Le 21 janvier 2016, une épidémie de fièvre jaune s'est déclarée en Angola avec plus de 3000 cas et des centaines de décès. L’épidémie s'est propagée aux pays voisins et des cas importés ont également été signalés jusqu’en Chine. Les échanges commerciaux croissants entre l'Afrique et l'Asie augmentent le risque d'entrée de voyageurs infectés par le VFJ dans des régions où le vecteur historique de la FJ Aedes aegypti est omniprésent, menaçant ainsi les pays asiatiques d'une nouvelle émergence virale.
« Dans notre étude, nous avons utilisé des infections expérimentales de moustiques prélevés sur le terrain et pu montrer que les moustiques Aedes de la région Asie-Pacifique sont des vecteurs compétents du virus de la fièvre jaune », explique Anna-Bella Failloux, responsable de l’unité Arbovirus et insectes vecteurs à l’Institut Pasteur (Paris). « Nous avons observé que les populations d'Ae. aegypti de Singapour, Taiwan, Thaïlande et Nouvelle-Calédonie sont capables de transmettre le virus, 14 jours après une infection orale, avec un nombre de particules virales excrétées dans la salive pouvant atteindre 23000 unités », poursuit Pei-Shi Yen, chercheur au sein de l’unité.

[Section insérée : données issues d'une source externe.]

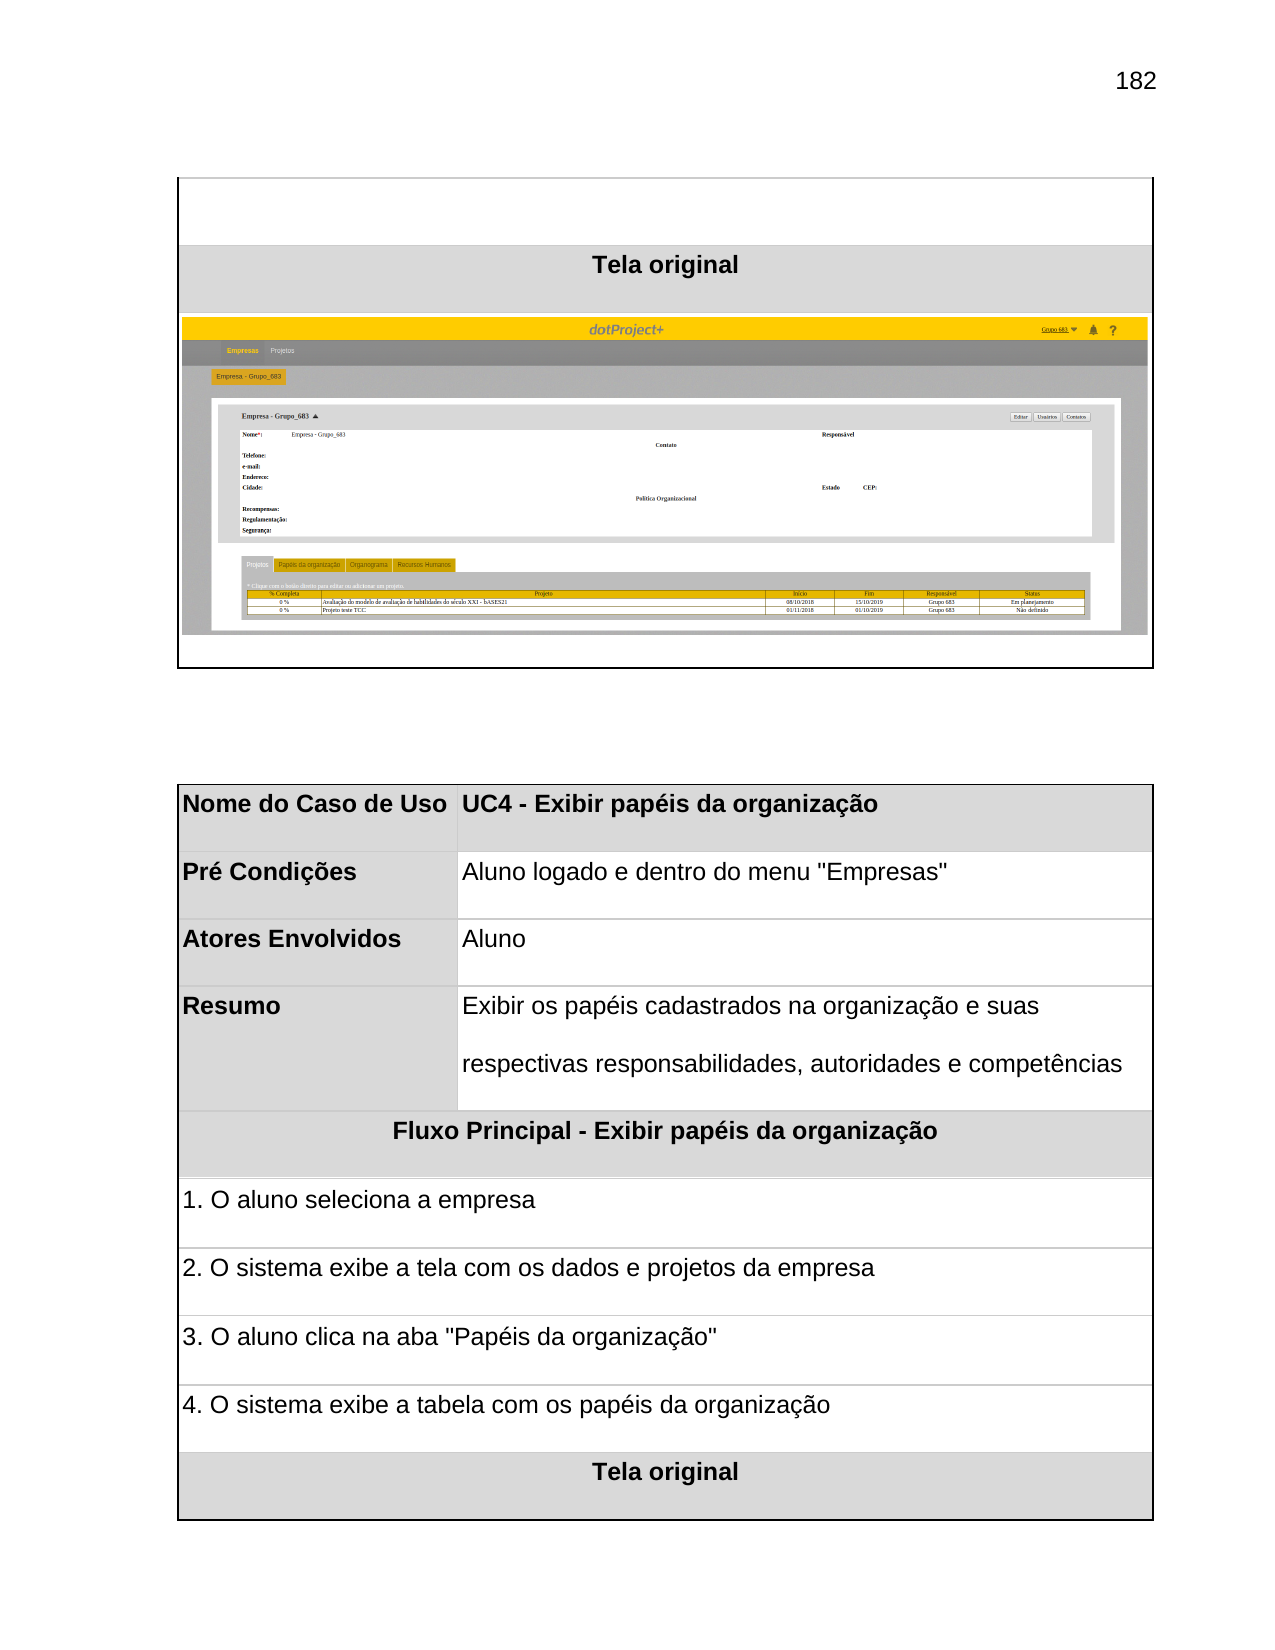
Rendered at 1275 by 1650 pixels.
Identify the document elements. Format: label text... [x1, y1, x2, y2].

Ces résultats représentent l'évaluation la plus exhaustive faite à ce jour et montrent que les moustiques Ae. aegypti de la région Asie-Pacifique sont capables de transmettre le VFJ, ce qui indique que les populations de vecteurs ne sont pas un frein à l'émergence de la fièvre jaune dans la région.
Source
Risk of yellow fever virus transmission in the Asia-Pacific region. Nature Communications 11, 5801 (2020). 16 novembre 2020. https://doi.org/10.1038/s41467-020-19625-9
Lucy de Guilhem de Lataillade,1 Marie Vazeille,1 Thomas Obadia,2,3 Yoann Madec,4 Laurence Mousson,1 Basile Kamgang,5 Chun-Hong Chen,6 Anna-Bella Failloux,1, Pei-Shi Yen1,
1 Arboviruses and Insect Vectors Unit, Institut Pasteur, Paris, France
2 Bioinformatics and Biostatistics Hub, Institut Pasteur, USR 3756, CNRS, Paris, France
3 Malaria Unit: Parasites and Hosts, Institut Pasteur, Paris, France
4 Emerging Diseases Epidemiology Unit, Institut Pasteur, Paris, France
5 Centre for Research in Infectious Diseases, Department of Medical Entomology, Yaoundé, Cameroon
6 National Health Research Institutes, Institute of Infectious Diseases and Vaccinology, Miaoli, Taiwan
Cette étude entre dans le cadre de l’axe scientifique prioritaire Maladies infectieuses émergentes du plan stratégique 2019-2023 de l’Institut Pasteur.